Pull out each line of the records below that contains the string "instances", and copy those lines over unchanged. Uppercase and lowercase letters count as different.

Dataset records
Begin

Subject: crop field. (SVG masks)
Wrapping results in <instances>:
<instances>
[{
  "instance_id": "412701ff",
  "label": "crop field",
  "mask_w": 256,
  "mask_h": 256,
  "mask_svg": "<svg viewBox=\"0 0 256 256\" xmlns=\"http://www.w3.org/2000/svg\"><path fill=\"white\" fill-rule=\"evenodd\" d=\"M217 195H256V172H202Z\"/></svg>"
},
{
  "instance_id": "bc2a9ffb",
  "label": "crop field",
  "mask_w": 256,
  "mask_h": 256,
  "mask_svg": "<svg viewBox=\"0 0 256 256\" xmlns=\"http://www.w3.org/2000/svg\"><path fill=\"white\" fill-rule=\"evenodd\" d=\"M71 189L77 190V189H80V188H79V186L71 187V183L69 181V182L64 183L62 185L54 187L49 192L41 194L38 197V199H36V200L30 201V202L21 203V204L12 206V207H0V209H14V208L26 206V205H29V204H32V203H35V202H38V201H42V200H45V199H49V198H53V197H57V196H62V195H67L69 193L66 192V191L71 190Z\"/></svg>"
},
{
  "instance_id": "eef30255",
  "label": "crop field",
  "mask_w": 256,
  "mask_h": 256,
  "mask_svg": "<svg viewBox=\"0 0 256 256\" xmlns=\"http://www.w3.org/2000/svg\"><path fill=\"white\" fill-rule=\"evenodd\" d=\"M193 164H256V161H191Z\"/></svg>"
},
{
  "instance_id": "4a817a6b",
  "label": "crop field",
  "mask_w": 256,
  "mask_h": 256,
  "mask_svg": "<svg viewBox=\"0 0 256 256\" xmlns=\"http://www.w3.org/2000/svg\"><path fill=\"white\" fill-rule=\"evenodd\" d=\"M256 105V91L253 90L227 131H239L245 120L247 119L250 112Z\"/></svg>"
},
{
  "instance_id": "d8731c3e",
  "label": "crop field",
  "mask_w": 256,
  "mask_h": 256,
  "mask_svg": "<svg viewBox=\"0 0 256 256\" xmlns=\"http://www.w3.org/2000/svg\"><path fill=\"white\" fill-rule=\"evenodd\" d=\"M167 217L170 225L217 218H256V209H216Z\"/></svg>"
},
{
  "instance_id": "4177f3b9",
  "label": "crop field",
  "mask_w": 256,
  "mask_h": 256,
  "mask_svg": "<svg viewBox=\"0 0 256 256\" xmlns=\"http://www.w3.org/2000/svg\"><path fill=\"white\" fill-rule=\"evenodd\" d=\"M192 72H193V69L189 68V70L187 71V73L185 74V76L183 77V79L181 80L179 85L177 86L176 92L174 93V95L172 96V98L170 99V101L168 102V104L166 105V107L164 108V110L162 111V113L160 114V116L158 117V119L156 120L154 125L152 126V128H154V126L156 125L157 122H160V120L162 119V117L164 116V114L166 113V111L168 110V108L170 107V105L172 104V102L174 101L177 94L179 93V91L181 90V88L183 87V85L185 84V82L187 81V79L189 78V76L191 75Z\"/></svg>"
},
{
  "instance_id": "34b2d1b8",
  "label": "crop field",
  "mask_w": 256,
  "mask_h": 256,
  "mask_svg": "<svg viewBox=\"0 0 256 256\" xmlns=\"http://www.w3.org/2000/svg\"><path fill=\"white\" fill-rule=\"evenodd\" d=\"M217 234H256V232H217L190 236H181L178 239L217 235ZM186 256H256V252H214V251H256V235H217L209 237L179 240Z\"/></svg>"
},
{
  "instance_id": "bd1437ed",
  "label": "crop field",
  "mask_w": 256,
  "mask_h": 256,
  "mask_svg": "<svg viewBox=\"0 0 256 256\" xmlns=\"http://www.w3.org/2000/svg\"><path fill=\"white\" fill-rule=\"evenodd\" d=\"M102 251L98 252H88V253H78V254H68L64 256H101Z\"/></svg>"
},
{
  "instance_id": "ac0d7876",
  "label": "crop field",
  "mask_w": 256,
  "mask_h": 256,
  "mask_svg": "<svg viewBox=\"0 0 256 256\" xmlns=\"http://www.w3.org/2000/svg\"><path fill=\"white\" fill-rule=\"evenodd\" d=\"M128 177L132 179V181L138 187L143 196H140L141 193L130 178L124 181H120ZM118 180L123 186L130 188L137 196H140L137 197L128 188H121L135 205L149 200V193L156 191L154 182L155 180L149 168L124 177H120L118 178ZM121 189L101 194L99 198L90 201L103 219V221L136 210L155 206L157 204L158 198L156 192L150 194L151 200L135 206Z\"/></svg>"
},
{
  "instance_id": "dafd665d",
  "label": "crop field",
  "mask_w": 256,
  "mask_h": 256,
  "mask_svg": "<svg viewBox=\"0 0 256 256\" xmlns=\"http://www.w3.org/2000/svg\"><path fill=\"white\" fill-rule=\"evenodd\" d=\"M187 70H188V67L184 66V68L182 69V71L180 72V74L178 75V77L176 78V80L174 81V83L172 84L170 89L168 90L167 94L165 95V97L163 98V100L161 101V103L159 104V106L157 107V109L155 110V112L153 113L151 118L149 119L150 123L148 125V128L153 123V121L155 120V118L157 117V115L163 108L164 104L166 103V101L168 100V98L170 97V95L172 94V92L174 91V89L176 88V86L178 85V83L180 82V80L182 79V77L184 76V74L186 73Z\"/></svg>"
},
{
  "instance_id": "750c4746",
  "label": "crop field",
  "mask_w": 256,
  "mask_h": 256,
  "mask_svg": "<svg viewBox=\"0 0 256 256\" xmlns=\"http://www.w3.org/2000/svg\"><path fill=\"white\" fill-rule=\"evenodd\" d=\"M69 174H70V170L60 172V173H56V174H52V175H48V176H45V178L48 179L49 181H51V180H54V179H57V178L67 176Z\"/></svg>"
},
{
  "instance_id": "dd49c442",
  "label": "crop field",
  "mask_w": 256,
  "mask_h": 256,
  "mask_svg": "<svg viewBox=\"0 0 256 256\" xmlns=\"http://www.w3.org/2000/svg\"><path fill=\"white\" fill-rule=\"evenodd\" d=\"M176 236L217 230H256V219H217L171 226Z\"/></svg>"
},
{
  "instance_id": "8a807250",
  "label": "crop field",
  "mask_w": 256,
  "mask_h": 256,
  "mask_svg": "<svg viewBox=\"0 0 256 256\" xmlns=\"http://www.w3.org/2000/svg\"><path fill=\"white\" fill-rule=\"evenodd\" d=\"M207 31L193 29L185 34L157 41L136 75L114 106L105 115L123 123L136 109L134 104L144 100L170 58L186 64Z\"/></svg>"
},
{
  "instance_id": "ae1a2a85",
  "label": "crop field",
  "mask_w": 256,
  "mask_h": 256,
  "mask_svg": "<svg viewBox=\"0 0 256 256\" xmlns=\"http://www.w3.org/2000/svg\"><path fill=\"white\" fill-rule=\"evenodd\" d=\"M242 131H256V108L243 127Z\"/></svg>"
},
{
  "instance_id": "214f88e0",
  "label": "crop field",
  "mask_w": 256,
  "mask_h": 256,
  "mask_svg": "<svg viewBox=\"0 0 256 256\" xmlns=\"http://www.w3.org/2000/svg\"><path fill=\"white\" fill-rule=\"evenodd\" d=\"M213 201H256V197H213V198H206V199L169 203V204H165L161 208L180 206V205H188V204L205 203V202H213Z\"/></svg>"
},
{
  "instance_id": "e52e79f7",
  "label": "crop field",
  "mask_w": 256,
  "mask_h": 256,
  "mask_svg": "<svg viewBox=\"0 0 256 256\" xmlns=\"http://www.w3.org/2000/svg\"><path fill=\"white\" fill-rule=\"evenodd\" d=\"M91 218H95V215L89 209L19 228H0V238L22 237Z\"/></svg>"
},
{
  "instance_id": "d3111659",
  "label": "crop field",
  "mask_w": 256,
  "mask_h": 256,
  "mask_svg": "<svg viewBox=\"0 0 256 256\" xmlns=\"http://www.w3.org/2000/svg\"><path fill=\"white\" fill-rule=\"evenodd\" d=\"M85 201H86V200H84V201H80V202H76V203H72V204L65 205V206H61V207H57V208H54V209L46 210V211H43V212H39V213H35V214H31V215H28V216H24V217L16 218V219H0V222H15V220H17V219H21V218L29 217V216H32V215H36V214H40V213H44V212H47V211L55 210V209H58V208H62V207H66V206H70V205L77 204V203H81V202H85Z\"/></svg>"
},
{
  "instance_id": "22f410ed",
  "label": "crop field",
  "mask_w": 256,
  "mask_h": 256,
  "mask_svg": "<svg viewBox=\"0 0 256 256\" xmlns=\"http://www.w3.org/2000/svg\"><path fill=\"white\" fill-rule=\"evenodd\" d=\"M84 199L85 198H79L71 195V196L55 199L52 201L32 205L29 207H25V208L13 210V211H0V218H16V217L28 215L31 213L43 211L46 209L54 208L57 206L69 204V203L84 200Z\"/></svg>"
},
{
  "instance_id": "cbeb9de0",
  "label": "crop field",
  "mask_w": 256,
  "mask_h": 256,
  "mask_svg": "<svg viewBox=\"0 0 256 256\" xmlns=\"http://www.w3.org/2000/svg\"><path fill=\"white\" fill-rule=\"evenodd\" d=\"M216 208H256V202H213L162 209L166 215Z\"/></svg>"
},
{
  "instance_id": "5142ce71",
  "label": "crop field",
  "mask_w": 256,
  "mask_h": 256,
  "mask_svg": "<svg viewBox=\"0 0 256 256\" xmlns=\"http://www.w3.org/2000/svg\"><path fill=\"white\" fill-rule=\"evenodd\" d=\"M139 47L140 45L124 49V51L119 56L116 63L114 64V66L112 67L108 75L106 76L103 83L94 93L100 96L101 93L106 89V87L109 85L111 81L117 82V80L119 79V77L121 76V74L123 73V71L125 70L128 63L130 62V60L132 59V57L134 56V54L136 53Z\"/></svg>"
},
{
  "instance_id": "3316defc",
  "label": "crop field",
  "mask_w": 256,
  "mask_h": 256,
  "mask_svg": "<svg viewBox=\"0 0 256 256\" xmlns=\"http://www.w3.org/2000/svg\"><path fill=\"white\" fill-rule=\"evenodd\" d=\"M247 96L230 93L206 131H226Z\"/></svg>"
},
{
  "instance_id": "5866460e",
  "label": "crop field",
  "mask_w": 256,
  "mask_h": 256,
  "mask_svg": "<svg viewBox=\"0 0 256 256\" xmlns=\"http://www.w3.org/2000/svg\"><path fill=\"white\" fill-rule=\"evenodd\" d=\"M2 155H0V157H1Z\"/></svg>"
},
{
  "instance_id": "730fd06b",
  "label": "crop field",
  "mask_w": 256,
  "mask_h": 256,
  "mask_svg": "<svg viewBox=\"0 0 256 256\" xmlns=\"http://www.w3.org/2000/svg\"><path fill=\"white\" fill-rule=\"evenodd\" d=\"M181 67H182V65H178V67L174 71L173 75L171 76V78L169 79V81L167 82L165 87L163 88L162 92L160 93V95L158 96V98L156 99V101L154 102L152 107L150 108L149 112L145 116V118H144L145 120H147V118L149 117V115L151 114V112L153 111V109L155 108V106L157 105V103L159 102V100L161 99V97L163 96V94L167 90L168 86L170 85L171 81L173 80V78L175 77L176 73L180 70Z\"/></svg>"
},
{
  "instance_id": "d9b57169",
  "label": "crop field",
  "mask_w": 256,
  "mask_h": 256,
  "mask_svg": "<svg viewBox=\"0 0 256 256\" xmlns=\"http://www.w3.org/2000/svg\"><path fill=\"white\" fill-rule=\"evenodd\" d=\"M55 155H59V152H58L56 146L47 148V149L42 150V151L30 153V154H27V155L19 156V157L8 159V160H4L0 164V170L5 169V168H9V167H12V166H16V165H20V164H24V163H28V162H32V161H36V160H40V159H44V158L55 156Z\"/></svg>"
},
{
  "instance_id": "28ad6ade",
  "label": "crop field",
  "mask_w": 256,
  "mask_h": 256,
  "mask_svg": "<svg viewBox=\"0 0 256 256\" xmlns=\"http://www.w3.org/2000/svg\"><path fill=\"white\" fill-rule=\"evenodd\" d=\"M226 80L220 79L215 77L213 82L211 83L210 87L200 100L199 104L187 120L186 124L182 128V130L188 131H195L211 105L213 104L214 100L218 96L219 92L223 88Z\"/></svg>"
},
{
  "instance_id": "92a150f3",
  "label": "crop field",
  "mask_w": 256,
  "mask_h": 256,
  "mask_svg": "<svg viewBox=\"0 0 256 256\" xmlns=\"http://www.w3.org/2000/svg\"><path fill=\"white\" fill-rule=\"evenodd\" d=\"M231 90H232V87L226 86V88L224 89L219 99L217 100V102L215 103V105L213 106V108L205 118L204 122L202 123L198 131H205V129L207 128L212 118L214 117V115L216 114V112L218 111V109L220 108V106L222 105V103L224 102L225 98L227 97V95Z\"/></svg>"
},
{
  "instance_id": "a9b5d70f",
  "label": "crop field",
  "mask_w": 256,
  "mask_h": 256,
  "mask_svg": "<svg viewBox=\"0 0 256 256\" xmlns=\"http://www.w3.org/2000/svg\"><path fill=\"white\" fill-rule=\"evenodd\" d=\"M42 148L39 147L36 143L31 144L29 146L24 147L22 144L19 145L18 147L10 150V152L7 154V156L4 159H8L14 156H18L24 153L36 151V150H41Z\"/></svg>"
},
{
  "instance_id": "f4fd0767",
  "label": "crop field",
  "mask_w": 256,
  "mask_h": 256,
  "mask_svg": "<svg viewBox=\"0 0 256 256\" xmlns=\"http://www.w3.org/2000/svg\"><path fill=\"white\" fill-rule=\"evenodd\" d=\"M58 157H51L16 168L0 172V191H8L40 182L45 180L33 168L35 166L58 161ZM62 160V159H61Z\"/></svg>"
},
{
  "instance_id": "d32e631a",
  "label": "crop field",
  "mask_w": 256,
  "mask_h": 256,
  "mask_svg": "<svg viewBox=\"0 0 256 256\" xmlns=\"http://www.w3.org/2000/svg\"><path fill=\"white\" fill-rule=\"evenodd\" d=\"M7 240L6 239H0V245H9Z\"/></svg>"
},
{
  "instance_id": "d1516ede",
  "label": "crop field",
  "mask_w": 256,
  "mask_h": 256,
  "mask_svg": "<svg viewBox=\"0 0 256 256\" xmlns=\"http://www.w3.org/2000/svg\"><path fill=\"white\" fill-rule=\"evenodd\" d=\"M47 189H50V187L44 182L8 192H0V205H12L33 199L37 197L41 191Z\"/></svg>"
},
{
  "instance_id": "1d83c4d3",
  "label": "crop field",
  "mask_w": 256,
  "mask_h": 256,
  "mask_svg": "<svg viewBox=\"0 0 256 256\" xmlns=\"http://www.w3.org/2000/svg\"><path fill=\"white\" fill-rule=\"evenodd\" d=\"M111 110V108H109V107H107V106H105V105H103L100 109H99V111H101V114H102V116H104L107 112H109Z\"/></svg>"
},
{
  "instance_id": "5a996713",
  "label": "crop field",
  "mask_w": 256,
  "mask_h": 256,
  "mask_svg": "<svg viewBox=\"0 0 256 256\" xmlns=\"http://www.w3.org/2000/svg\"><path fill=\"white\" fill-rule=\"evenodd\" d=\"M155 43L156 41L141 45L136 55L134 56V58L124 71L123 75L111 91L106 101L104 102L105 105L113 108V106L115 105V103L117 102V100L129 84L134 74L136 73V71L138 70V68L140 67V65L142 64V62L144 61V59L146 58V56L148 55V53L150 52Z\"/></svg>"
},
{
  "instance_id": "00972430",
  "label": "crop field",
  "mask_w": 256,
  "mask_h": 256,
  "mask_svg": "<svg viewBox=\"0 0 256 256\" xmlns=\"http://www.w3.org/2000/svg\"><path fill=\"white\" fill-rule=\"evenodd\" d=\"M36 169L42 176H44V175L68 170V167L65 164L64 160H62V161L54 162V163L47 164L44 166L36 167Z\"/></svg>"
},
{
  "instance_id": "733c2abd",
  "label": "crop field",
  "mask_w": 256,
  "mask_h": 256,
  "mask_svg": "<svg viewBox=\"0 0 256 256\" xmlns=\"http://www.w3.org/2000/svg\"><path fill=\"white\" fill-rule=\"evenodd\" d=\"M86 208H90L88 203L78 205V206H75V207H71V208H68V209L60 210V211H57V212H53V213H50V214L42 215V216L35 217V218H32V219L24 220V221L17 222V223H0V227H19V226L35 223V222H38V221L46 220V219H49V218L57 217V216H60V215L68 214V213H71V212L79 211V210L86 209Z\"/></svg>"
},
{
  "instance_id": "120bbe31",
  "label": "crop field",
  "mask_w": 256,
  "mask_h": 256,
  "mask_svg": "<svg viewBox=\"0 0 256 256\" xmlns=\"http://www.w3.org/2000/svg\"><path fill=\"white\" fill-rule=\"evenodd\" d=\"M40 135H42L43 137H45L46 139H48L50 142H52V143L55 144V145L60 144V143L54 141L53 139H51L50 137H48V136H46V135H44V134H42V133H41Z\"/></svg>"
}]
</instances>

End

**FINISHED EXERCISE:**
Wrapping results in <instances>:
<instances>
</instances>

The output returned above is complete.